We are convinced that success on the path towards a framework for algorithm auditing and quality control depends heavily on practical feedback. The development and refinement of auditing processes should routinely be accompanied by trial audits. In trial audits, draft processes and standards are applied to ML4H tools. The purpose of such an exercise is to ensure that auditing processes developed on paper translate to utility in actual auditing practice [29]. In order to facilitate the implementation of trial audits, we are introducing the special issue Machine Learning for Health: Algorithm Auditing & Quality Control in this journal. We welcome contributions pertaining to methods, tools, reports or open challenges in ML4H auditing.

Outlook

The materials summarized above bear testimony to the initial progress that has been made towards the creation of frameworks for ML4H algorithm auditing and quality control. Nevertheless, new challenges emerge as we collectively pull at the complex fabric that ML4H systems are.

From the perspective of technical validation, the identification of factors which bias or deteriorate algorithmic performance is often constrained by the absence of relevant metadata. For example, the measurement device types (and related acquisition parameters) used to produce the validation inputs should be available in order to validate if the model performance is robust under device type changes. This problem can be alleviated by identifying and routinely recording this information during data acquisition.

For clinical evaluation, future considerations include extending and refining the specific requirements related to how the clinical effectiveness of a tool should be monitored after implementation of the algorithm and with ongoing monitoring [59]. This also requires agreement over the clear and clinically useful procedures to obtain ground truth annotations.
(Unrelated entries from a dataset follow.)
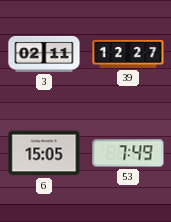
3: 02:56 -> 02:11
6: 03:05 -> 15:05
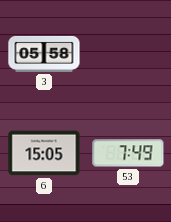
3: 02:11 -> 05:58
39: 12:27 -> none
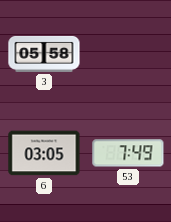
6: 15:05 -> 03:05
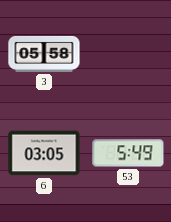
53: 7:49 -> 5:49
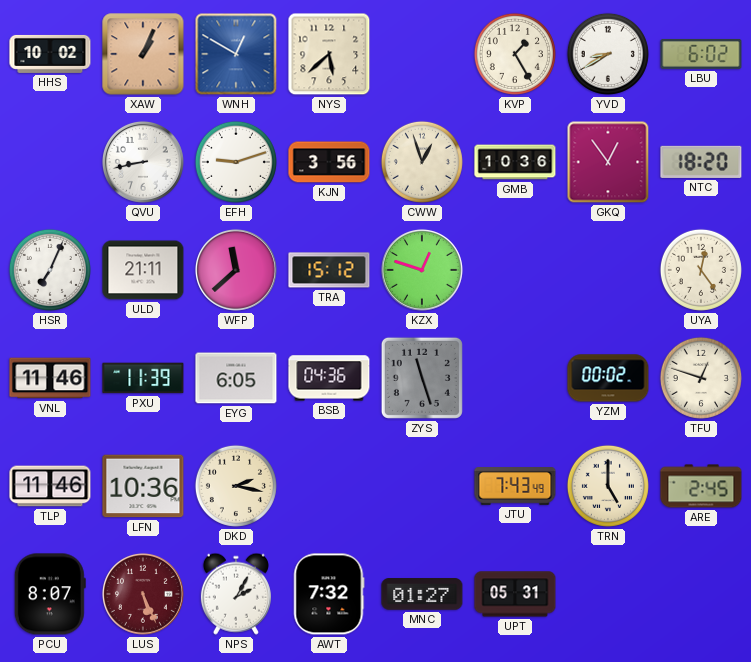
It might be necessary to refine the ML algorithm to the target population, if demographics or clinical character are different from training settings or if medical guidelines for diagnostics or treatment have changed [75]. Therefore, in order for these insights to be effective it is imperative that auditors exhibit a solid understanding of the training data, ML algorithm, independent test data and evaluation metrics specific to the intended use.

A challenge for regulatory assessment is that standardization organizations, notified bodies and manufacturers need to efficiently formulate and parse applicable regulatory requirements for each individual ML4H tool. Comprehensive assessment checklists [45, 51] can help with that task. However, more support is needed in terms of workflow management and assisting tools if we consider the limited time and budgets which professional auditors have at their disposal. Future regulatory checklists should allow for interactive selection of use-case specific sub-checklists, an automated audit report creation, a issue of standard minimum test cases as well as accompanying glossaries and education materials for auditors. We also have to ensure that protocols are in place which translate the audit insights to actual improvements in the ML4H tool. Managing the risks presented by the exciting advances of AI in healthcare is a formidable undertaking, but with collaborative pooling of expertise and resources we believe we can rise to the task.